About that rule, don’t forget that there are people who may try to scam the marketplace, maybe by stealing other authors work and trying to sell them. If such an user is found is no point for envato to invest time explaining him when is absolutely obvious he is a thief.
Thank you for taking the time to reply and the encouraging words, but they absolutely should invest that time, even if it is to tell the user that he or she is no longer welcome because of their unprofessional practices. Mistakes can happen and I wouldn’t be happy about not having the right to defend myself if one happened to me; it’s a lot of responsibility to place on the staff, to assume they are beyond human mistakes. A simple message notifying the user of the deletion of the product and stating the reason why could save everyone involved a lot of trouble and I don’t think that is a lot to expect from reviewers who are already going through the files in any way.

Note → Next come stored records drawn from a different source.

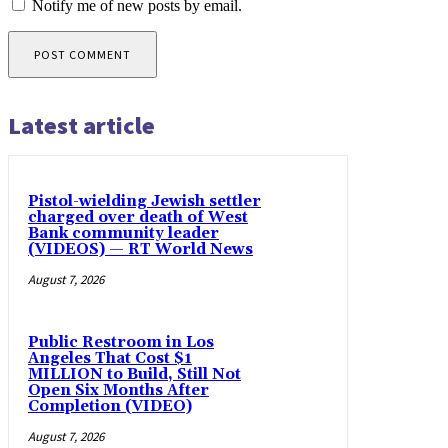
Notify me of new posts by email.
Latest article
Pistol-wielding Jewish settler
charged over death of West
Bank community leader
(VIDEOS) — RT World News
August 7, 2026
Public Restroom in Los
Angeles That Cost $1
MILLION to Build, Still Not
Open Six Months After
Completion (VIDEO)
August 7, 2026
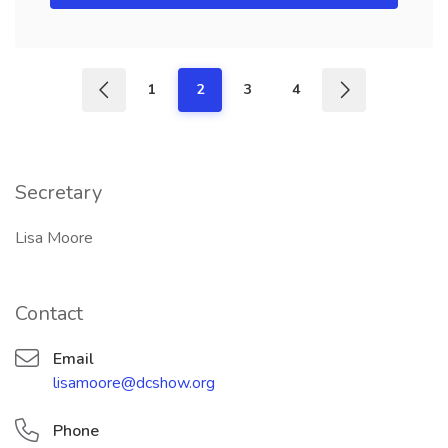
1
2
3
4
Secretary
Lisa Moore
Contact
Email
lisamoore@dcshow.org
Phone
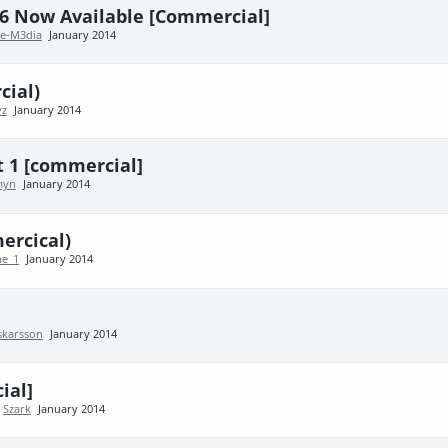
6 Now Available [Commercial]
e-M3dia
January 2014
ial)
yz
January 2014
 1 [commercial]
myn
January 2014
ercical)
e_1
January 2014
skarsson
January 2014
ial]
y
Szark
January 2014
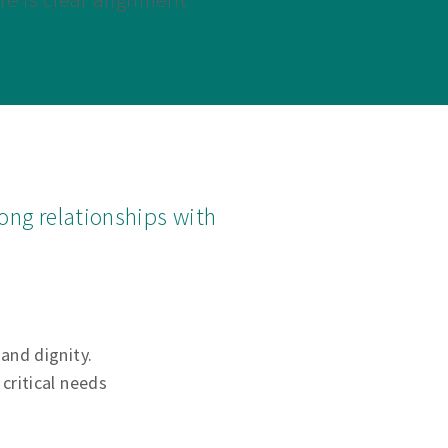
ong relationships with
 and dignity.
critical needs
.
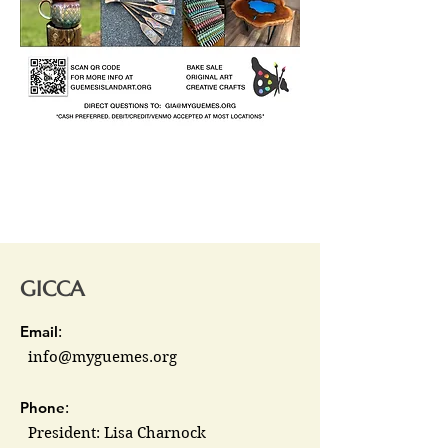
GICCA
Email
:
info@myguemes.org
Phone
:
President: Lisa Charnock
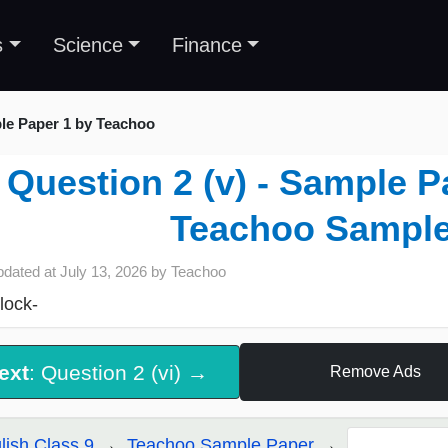
s
Science
Finance
le Paper 1 by Teachoo
Question 2 (v) - Sample P
Teachoo Sample
pdated at
July 13, 2026
by
Teachoo
lock-
ext
: Question 2 (vi) →
Remove Ads
lish Class 9
Teachoo Sample Paper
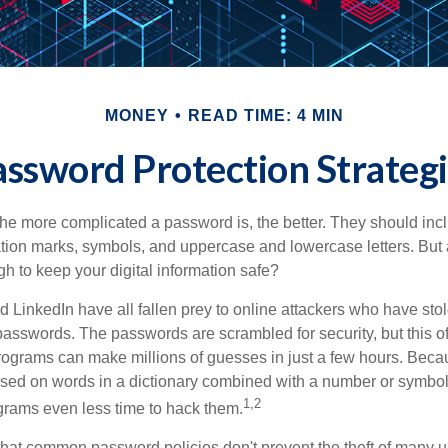
MONEY
READ TIME: 4 MIN
ssword Protection Strateg
the more complicated a password is, the better. They should incl
ion marks, symbols, and uppercase and lowercase letters. But 
h to keep your digital information safe?
d LinkedIn have all fallen prey to online attackers who have stol
passwords. The passwords are scrambled for security, but this offe
ograms can make millions of guesses in just a few hours. Bec
ed on words in a dictionary combined with a number or symbol,
1,2
grams even less time to hack them.
 that common password policies don't prevent the theft of many 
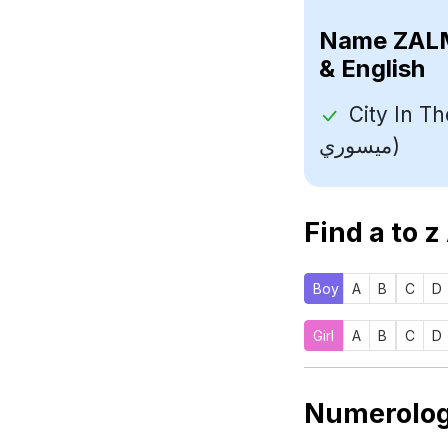
Name
& English
City In The Sta
ميسوري)
Find a to z
Boy
A
B
C
D
Girl
A
B
C
D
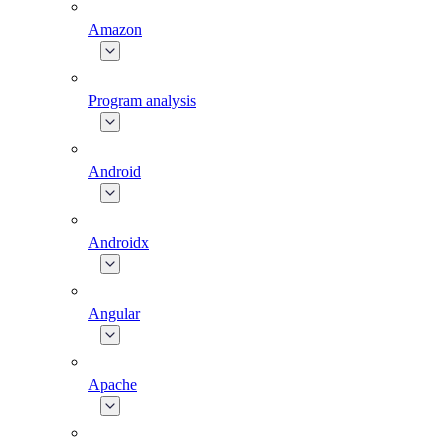
Amazon
Program analysis
Android
Androidx
Angular
Apache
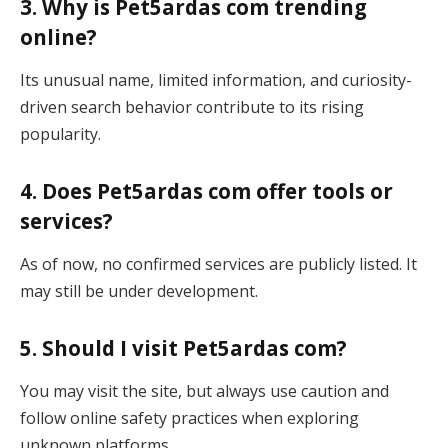
3. Why is Pet5ardas com trending
online?
Its unusual name, limited information, and curiosity-
driven search behavior contribute to its rising
popularity.
4. Does Pet5ardas com offer tools or
services?
As of now, no confirmed services are publicly listed. It
may still be under development.
5. Should I visit Pet5ardas com?
You may visit the site, but always use caution and
follow online safety practices when exploring
unknown platforms.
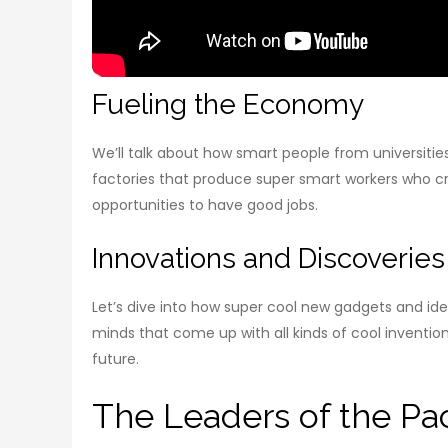
Fueling the Economy
We’ll talk about how smart people from universitie
factories that produce super smart workers who 
opportunities to have good jobs.
Innovations and Discoveries
Let’s dive into how super cool new gadgets and idea
minds that come up with all kinds of cool invention
future.
The Leaders of the Pac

It takes about a week for items to be accepted here, speaking from my personal experience. Surely the staff can afford one minute to message someone about why their work was retroactively defined as unacceptable after being previously screened and accepted.
I’m a new seller (first sale happened yesterday) and reading about this rule which allows Envato to disable my items without informing me of it is terribly discouraging. I heard great things about this marketplace and nothing leaves a sour taste in a content creator’s mouth as something like this. The least you could do is inform us if something went wrong, and this should be a basic right for every worker, not a privilege.
As big of a marketplace as this one is, it might not be worth it for me if I have to constantly keep tabs on whether my content is still online because the administration doesn’t have the obligation to let me know if a complaint was filed or not and can arbitrarily take down any portion of my work. It’s not a matter of whether this rule will be applied on a daily basis or not: it should never exist inside an environment that respects its professionals, and I know I’m not the only one who thinks like this.
I’ve been working on several packs of content that I expected to release here exclusively, but with policies like this, I might prefer to take my bigger business elsewhere and at best give Envato the occasional track.